### Data records

>>>>

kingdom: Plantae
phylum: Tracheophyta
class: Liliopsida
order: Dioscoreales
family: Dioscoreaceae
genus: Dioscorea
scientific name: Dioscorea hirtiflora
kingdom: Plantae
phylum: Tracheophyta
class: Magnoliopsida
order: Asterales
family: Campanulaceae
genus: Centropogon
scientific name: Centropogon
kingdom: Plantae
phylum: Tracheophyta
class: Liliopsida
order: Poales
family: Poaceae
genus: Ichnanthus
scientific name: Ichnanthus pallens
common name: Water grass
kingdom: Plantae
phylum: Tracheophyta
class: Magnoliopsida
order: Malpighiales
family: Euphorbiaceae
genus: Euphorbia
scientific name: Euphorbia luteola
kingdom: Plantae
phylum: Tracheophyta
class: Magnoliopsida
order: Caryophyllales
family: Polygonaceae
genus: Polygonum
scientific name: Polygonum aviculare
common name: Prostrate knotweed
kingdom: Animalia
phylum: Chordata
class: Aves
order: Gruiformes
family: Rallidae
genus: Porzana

<<<<

### Work to do
Output the lines of the listing above unchanged, starting with the line that contains "family: Euphorbiaceae" and continuing through the last line of the listing, with both ends included.

### Reply to the exercise
family: Euphorbiaceae
genus: Euphorbia
scientific name: Euphorbia luteola
kingdom: Plantae
phylum: Tracheophyta
class: Magnoliopsida
order: Caryophyllales
family: Polygonaceae
genus: Polygonum
scientific name: Polygonum aviculare
common name: Prostrate knotweed
kingdom: Animalia
phylum: Chordata
class: Aves
order: Gruiformes
family: Rallidae
genus: Porzana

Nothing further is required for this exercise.